There is a pause while Nini gathers her thoughts. I suddenly the feel the need, for the first time in some 35 years, to slow down and carefully chew my food, thus preventing me from being able to speak. A silence descends over the table, broken only by the faint slurping of Neve filling the lip of her bib up with handfuls of mushed food - a revolting process that faintly reminds me of a pelican storing fish in its gullet to later regurgitate into the mouths of its young, and which would normally never pass unrebuked...
"It is the same word because it is the same thing" says Nini, before getting down to the core of the issue: "Chickens are for eating."
Amelie looks down at her bowl, horrified.
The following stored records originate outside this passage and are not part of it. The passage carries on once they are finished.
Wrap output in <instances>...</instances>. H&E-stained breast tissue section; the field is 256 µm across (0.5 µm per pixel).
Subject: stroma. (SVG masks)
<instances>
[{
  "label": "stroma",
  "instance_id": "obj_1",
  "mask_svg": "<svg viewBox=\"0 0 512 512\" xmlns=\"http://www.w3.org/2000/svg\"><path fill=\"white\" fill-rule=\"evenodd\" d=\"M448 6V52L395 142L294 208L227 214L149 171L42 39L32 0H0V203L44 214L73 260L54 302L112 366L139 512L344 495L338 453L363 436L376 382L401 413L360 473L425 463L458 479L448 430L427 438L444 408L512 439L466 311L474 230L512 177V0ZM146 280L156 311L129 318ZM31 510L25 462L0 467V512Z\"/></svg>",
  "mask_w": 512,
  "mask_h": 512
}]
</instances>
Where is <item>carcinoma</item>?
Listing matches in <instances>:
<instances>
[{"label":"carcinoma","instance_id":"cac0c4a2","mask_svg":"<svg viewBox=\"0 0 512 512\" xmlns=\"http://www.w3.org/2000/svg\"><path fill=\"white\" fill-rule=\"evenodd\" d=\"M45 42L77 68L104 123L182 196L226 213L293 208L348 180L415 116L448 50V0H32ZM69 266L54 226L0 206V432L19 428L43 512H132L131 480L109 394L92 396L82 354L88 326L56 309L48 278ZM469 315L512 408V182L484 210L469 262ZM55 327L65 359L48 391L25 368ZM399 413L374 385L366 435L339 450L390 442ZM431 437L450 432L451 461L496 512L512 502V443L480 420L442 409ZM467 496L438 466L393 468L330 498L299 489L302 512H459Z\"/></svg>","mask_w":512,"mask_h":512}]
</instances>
She turns a piece of meat over with her fork, as if looking for evidence of a beak.
"Oh..." she says, in the tiniest voice. She look back out at the neighbours chicken run with squinted eyes, as if trying to count the occupants.
"It is not one of those chickens" says Nini, hurriedly. "Those chickens are for eggs, and as pets. Nobody will ever be eating them."
Amelie rallies a little at this. "Good" she says, and starts to push all the chicken in her bowl to one side, along with any vegetables and rice that might have come into contact with it.
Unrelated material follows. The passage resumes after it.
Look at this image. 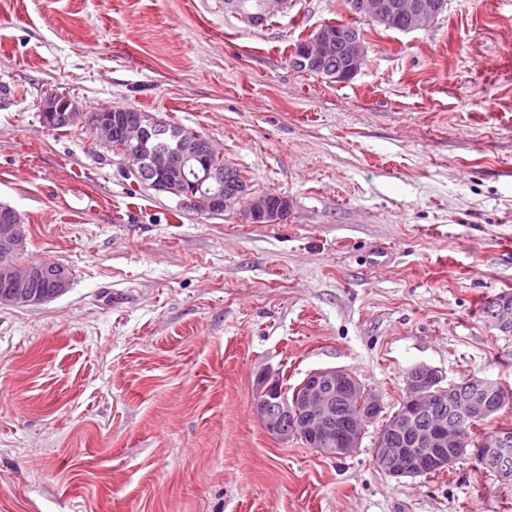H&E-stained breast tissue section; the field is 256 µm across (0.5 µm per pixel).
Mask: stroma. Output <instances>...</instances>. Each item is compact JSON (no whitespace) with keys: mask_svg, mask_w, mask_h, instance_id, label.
<instances>
[{"mask_svg":"<svg viewBox=\"0 0 512 512\" xmlns=\"http://www.w3.org/2000/svg\"><path fill=\"white\" fill-rule=\"evenodd\" d=\"M363 36L350 81L295 69L322 25ZM51 93L132 107L210 140L292 208L246 224L120 170L91 129L45 128ZM0 203L24 262L67 293L0 305V512H512L470 461L392 478L372 456L408 372L512 387V0H448L403 33L345 0H0ZM339 367L382 401L327 458L270 436L257 379ZM260 1L261 0H237L236 3H237V6L244 12H251V13H245V20L248 22V23H251L253 24V17L256 15V14H252V13H257V14H260L261 13V6H260ZM284 2V0H263L262 1V16H264L265 14L267 13H271V12H274L275 8H278L280 5H282ZM262 16H258V19H260L262 21V23L264 21L267 20V17H262ZM20 214L12 209L0 214V242L6 252L17 253L25 251L27 234L21 227ZM501 294H510L512 297V293L504 292ZM501 294H497L494 298L499 297ZM494 298L487 299L482 302L479 307L481 318L485 322L487 320V325L490 329H493L503 335H509L512 332V302L508 298L497 300L489 312L490 305Z\"/></svg>","mask_w":512,"mask_h":512,"instance_id":"1","label":"stroma"}]
</instances>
"That went well, I think?" I say later, in a shamefully transparent bid to show solidarity with the whole 'animals-are-for-eating' message.
"That was Waitrose chicken. I hate throwing it away" replies Nini mournfully, as she scoops all the food Amelie didn't eat into the wastebin.
"I think Amelie handled it very well" I say, brightly.,
"Good food is expensive...she had better not go all vegetarian on us, I'm not having that...."
"I think you handled it very well" I add, trying a different tack.
Nini puts the bowl down and turns to me. "Thank you" she says. "But just so we're clear; when she asks why she has three sets of Grandparents, I'm going to sit her down, tell her it's a great question - and that Daddy will explain everything when he gets home from work..."
I mull this over, and quickly decide that "You get an extra set of Christmas presents" is a much easier message to sell than "We eat your childhood friends."
"Deal" I say.

2 comments:

Misterimpatient said...

Amelie sounds like my brain, sometimes. Having been, in the past, a vegetarian, each time a eat meat these days, I feel a pang of quilt. I'm thinking of picking one month and trying out a Vegan lifestyle.
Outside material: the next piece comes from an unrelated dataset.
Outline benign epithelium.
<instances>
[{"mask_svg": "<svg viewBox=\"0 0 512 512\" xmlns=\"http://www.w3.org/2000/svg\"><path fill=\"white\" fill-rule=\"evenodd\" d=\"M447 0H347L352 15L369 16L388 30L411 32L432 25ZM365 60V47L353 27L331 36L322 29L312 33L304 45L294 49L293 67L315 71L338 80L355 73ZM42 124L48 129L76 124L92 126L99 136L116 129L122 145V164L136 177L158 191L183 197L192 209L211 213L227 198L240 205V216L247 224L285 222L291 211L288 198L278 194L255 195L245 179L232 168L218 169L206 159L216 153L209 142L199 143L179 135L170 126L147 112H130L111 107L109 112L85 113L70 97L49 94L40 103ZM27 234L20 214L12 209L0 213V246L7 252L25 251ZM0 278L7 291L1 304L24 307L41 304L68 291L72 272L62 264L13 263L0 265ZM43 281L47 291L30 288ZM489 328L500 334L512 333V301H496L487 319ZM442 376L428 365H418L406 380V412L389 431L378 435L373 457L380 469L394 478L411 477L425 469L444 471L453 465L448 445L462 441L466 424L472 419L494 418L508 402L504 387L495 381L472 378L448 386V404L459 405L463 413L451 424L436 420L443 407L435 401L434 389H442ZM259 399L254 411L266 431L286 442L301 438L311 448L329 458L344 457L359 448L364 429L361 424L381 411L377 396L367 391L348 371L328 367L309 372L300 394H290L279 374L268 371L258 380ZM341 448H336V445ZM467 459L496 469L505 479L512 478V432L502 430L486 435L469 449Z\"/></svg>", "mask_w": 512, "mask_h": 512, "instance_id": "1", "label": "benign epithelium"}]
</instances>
Today my daughter and I were out and she made a special point of avoiding stepping on caterpillars because she didn't want to hurt them. I mentioned chickens and cows, which she is quite found of too. Well, she didn't have a personal relationship with those creatures. God help you if your neighbor ever decides to eat on of the hens whose production level has dropped off.

Anonymous said...

you can still afford to buy chicken from Waitrose?

I'm sure my freshly boiled bowl of gravel and rabbit droppings is just as tasty, and at a fraction of the cost!!